═══ Extract provided
Stable Diffusion XL puts AI-generated visual worlds at your GPU’s command

unequivocal · Thursday at 7:05 PM

Up to now, I have found that Midjourney is about 3 months ahead of Stable Diffusion in terms of prompt coherence, image detail, and image quality. But I haven't compared them for a little while - has anything changed?

euzeka · Thursday at 7:19 PM

SDXL also offers drawbacks when running locally on consumer hardware, such as higher memory requirements and slower generation times

It would be nice to have some approximate numbers here.

Defenestrar · Thursday at 7:22 PM

The blending of two inputs seems to be extremely useful. Often times one wants to have a subject and a scene, for example and it's difficult (in my very limited experience) to merge those well. The county fair is coming up, perhaps I should revisit the Stability installation I played with a year ago and see what can be cooked up in the digital art realm.

I had previously even tried it out for work in synthesizing images for safety presentations - the kind of scenes where you'd never actually set up to shoot for actual safety reasons.

I was also in a training seminar today when HR said they've licensed software to read text in multiple types of AI trained voices for slide and video voiceovers. I remember some of the articles here a while back which introduced me to that tech. Now it's at least one fully fledged commercial product. That alone will save so much time versus the amateur voice acting we have to do for our web-based training sessions. Not to mention kick up the variety and possibilities for keeping it more engaging.

This is the fastest technology singularity I've been alive to witness so far. It's pretty amazing.

archtop · Thursday at 7:23 PM

The first test of any new image-creating AI program seems to be to have it create an image of Nicole Kidman (or a vague resemblance thereof).

Defenestrar · Thursday at 7:23 PM

euzeka said:
It would be nice to have some approximate numbers here.

I suspect it depends to some extent on each user's TPL (total patience level).

Mustachioed Copy Cat · Thursday at 7:29 PM

Linguistic pre-processing seems nice, but was already sorta hacked in with alternating prompts.

The community seems excited about. We’ll see what the checkpoint makers can do with it…

Dadlyedly · Thursday at 7:29 PM

Old Bitsmasher said:
And here we thought that social media had plumbed the depths of human depravity. Gentle reader, you ain't seen nothin' yet.
══════
═══ Data extracts
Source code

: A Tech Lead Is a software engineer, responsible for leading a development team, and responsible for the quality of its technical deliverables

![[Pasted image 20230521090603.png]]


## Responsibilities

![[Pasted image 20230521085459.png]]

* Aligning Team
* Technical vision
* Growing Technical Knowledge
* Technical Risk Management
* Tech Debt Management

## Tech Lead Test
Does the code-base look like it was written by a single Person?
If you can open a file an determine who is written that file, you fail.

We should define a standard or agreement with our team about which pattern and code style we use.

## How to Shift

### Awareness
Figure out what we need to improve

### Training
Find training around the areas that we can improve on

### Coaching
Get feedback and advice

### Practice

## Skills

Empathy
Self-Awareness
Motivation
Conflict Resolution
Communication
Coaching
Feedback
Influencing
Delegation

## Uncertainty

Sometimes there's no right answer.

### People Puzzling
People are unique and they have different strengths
══════
═══ Data extracts
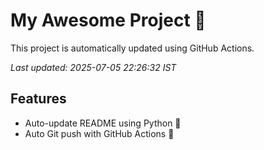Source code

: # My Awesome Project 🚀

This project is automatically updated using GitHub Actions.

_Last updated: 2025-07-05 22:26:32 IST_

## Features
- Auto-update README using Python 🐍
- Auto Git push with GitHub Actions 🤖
══════
═══ Data extracts
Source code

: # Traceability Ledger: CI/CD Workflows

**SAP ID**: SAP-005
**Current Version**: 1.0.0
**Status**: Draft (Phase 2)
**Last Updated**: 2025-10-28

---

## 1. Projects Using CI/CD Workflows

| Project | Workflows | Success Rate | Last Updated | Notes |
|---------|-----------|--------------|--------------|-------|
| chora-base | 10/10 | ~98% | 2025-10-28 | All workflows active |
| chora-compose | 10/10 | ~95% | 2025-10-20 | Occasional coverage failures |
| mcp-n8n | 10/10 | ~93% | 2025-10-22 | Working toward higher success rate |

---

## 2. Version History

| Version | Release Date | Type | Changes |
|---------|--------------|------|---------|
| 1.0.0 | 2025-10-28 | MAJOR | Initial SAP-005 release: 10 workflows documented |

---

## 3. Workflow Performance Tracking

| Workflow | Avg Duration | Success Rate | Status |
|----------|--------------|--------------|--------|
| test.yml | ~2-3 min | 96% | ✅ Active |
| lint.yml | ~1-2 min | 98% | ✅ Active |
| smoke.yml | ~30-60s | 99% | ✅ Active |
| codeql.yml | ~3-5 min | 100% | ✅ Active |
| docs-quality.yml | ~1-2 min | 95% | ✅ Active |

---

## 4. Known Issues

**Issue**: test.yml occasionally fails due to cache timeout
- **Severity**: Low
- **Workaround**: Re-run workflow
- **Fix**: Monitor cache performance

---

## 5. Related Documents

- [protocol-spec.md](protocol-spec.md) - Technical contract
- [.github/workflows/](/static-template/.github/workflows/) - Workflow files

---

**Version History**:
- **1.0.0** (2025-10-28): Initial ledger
══════
▸ Problems and tasks
1) Answer these about the forum thread on Stable Diffusion XL:
(a) By about how much does the first commenter find Midjourney ahead of Stable Diffusion?
(b) What did HR license software to do, according to Defenestrar?
(c) According to archtop, what is the first test of any new image-creating AI program?
2) From the forum thread on Stable Diffusion XL, reproduce the passage starting with "This is the" and going on through "(total patience level).".

▸ Answers below
1)
(a) About 3 months, in prompt coherence, image detail, and image quality.
(b) Read text in multiple types of AI trained voices for slide and video voiceovers.
(c) Having it create an image of Nicole Kidman, or a vague resemblance thereof.

2)
This is the fastest technology singularity I've been alive to witness so far. It's pretty amazing.

archtop · Thursday at 7:23 PM

The first test of any new image-creating AI program seems to be to have it create an image of Nicole Kidman (or a vague resemblance thereof).

Defenestrar · Thursday at 7:23 PM

euzeka said:
It would be nice to have some approximate numbers here.

I suspect it depends to some extent on each user's TPL (total patience level).